**Task brief**
Go line by line through the listing below and copy those that hold "performance".

**Data**

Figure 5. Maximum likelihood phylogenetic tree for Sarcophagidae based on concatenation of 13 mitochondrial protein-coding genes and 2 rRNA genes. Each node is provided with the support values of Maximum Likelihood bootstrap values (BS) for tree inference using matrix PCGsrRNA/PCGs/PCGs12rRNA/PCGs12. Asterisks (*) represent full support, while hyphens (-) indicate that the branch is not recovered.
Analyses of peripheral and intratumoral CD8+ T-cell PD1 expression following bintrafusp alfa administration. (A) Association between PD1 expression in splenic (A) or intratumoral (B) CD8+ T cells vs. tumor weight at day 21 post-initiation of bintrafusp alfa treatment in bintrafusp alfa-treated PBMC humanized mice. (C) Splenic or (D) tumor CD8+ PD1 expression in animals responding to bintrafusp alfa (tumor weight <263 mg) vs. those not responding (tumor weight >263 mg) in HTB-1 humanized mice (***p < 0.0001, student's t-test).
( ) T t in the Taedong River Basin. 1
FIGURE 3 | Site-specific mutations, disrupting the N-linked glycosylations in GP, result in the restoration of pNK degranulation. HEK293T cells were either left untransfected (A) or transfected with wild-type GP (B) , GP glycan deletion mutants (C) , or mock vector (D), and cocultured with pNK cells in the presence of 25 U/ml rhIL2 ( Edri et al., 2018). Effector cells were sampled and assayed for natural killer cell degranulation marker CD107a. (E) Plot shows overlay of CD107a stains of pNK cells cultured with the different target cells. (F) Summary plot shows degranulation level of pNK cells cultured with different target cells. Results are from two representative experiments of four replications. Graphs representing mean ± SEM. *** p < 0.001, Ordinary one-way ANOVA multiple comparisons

==

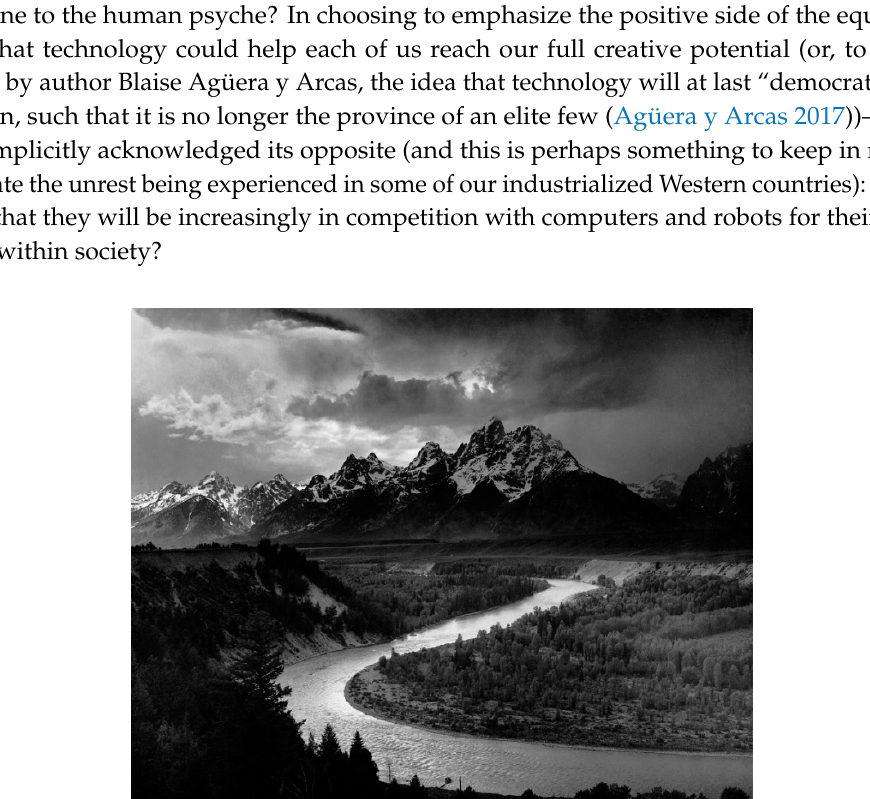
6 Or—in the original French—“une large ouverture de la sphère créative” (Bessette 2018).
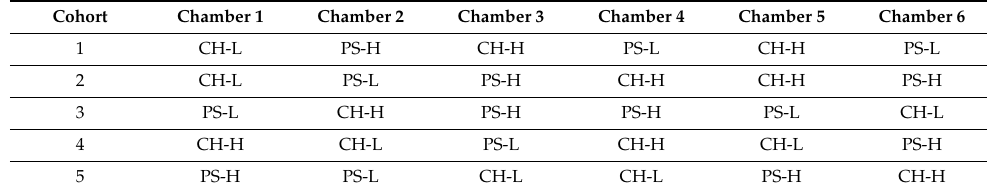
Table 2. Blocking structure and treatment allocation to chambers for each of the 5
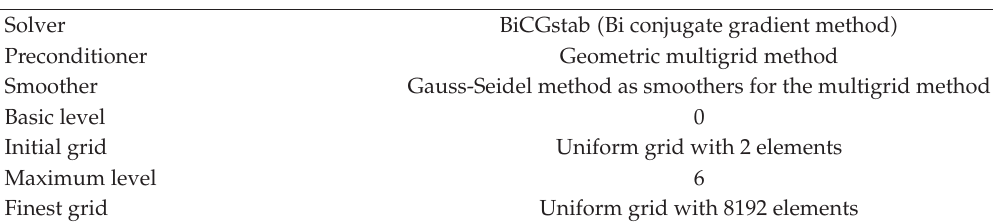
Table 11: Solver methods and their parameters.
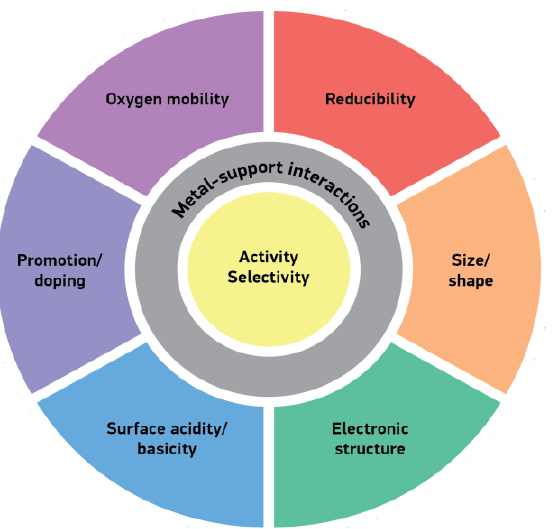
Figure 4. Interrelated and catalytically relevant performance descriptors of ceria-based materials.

* * *

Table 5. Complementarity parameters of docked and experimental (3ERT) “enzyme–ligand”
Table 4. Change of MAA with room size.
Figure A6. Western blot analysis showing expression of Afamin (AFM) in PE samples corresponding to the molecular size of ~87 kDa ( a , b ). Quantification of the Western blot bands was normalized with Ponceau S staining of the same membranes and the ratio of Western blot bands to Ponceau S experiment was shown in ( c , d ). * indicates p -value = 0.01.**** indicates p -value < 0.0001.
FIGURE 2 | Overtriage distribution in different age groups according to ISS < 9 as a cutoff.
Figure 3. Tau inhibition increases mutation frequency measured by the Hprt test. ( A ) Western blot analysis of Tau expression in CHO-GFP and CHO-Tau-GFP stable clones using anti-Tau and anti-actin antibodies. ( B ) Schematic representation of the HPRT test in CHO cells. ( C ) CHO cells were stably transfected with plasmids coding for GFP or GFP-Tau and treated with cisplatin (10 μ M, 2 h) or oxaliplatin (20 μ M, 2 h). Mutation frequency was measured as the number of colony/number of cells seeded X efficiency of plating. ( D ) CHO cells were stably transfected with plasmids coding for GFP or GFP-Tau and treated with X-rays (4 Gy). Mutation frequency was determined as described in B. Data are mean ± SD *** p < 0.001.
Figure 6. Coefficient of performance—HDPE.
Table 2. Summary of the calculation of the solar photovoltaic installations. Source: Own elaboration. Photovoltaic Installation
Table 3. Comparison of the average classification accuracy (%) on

**Task answer**
Figure 4. Interrelated and catalytically relevant performance descriptors of ceria-based materials.
Figure 6. Coefficient of performance—HDPE.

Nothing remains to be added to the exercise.